One proposal would help protect owner-occupied properties and allow Baltimore to take far more control over the tax sale process, including allowing payment plans or canceling the annual sale. Another would allow the transfer of properties with liens to heirs, while a third would expand a new legal process officials hope will allow the city to acquire more abandoned properties, a key step for addressing the city’s vacancy crisis.
The mayor’s endorsements also include a fundamental change to the implementation of Baltimore’s high property tax rates, set to be introduced by Democratic Del. Regina T. Boyce. The legislation would allow for Baltimore to implement specialized property taxes to “more equitably spread the load” of taxes. Ramos expressed excitement about the potential of such a change to put a dent into the vacancy crisis by moving more abandoned properties into city’s ownership, and also to grant relief or incentivize development in targeted areas.

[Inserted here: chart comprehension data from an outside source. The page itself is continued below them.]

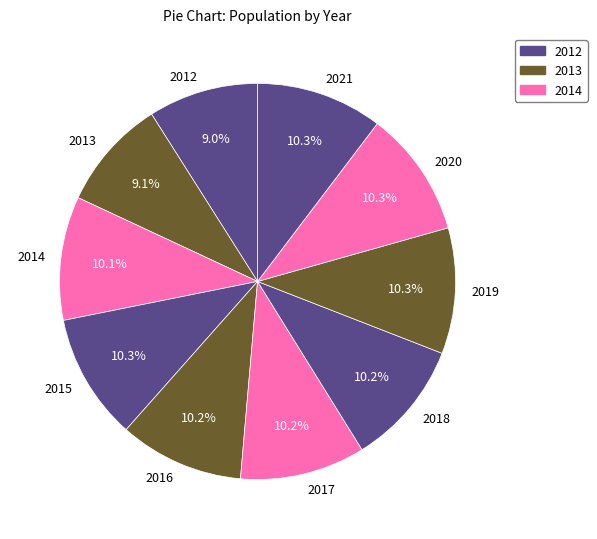

True or false: 2015 accounts for 10% of the total.

True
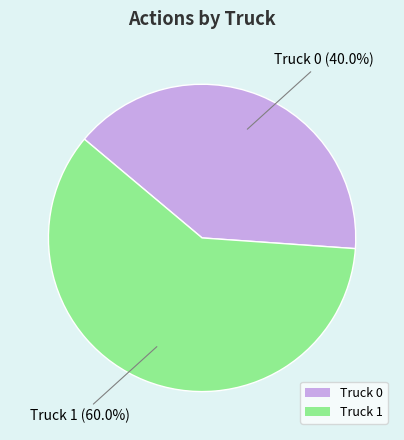

How many segments does this pie chart have?

2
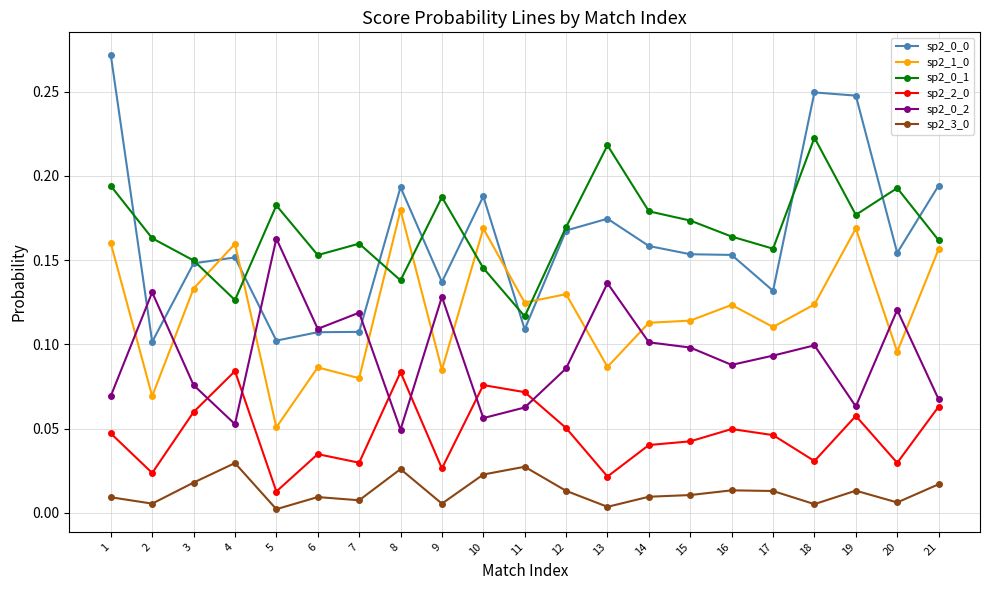

What is the total value across all series at 17?

0.6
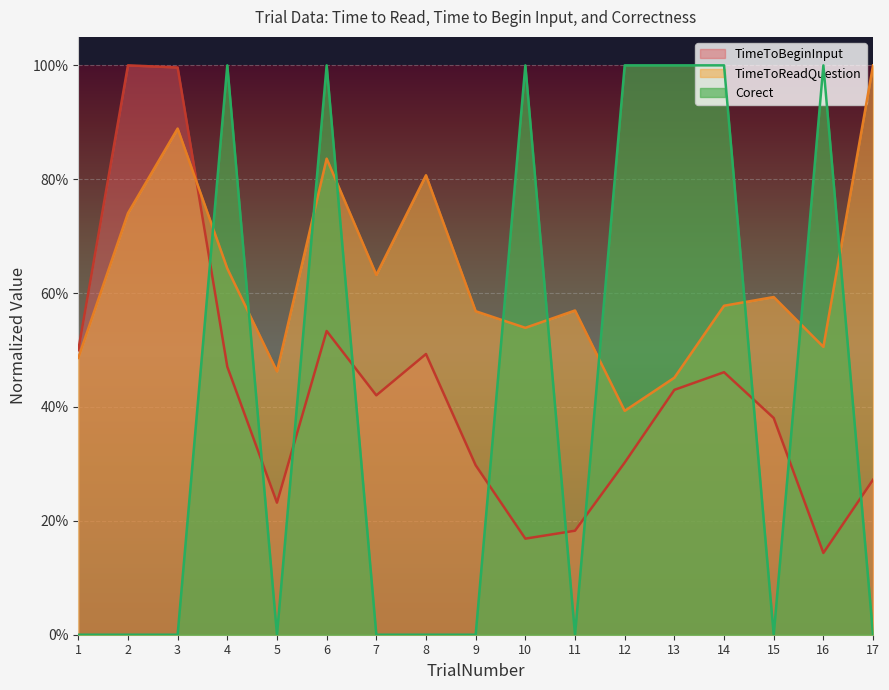

At which label does Corect reach its peak?

4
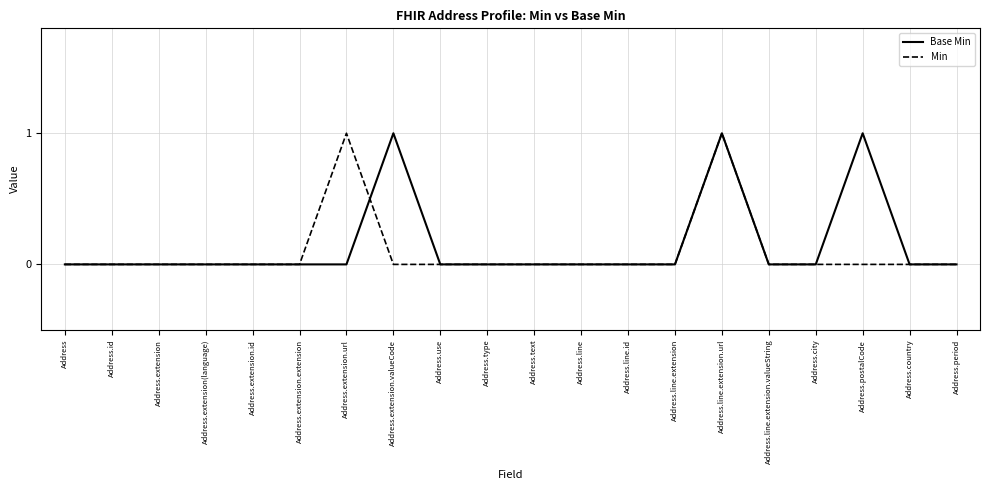

What are all the series names shown in the legend?

Base Min, Min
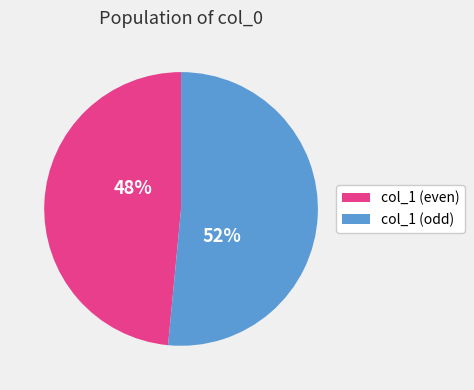

Is the sum of col_1 (odd) and col_1 (even) greater than half?

Yes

Another housing proposal seeks to protect renters by expanding the powers of courts in illegal evictions.
Addressing public safety
The mayor’s package also includes a slate of bills aimed at bolstering public safety in the city from a variety of angles. Baltimore is coming off yet another year of more than 300 homicides, and lawmakers and public officials have pointed to reducing crime as an urgent step, not only for public health but for addressing broad economic and population challenges. Scott has pledged to reduce shootings by 15% each year.
Proposals aimed at addressing local public safety concerns include a bill to reduce the time someone on a home monitoring system can go missing before it’s reported to a judge.
Another bill requests the ability for the city to phase out its Civilian Review Board. That would come in tandem with granting additional powers to the investigatory arm of the yet-to-be-formed police accountability board, mandated by a police reform package passed by the General Assembly in 2021 to help build trust in law enforcement by allowing civilian participation in misconduct investigations.
Other proposals would dramatically increase the size of fines that Baltimore’s liquor board can issue, and allow the city to grant authority to the board to shutter businesses for health or safety violations, taking that task off the police department’s plate.
Towing the vehicles of chronic speeding offenders
On top of the handful of bills addressing city crime, Scott laid out several priorities to help the city crack down on repeat traffic offenders.
One bill would authorize the city to impound vehicles whose owners have racked up $1,000 or more in unpaid speed and red light camera fines. The city currently tows cars for unpaid parking tickets, but not for those acquired behind the wheel.
“What this means is that we can boot a driver who has three outstanding $32 parking tickets, each gotten while extending beyond their meter time, harming no one and causing no danger, but if you have a hundred speeding camera tickets we have no recourse,” Democratic Councilman Ryan Dorsey said. The state bill is a companion to a city bill he introduced last year.
Separate legislation would clarify how much private towers can charge the city and vehicle owners, a fix the Scott administration says would “dramatically decrease” how much the city pays to tow and store trespassing vehicles.
Reporters Pam Wood and Ben Conarck contributed to this story.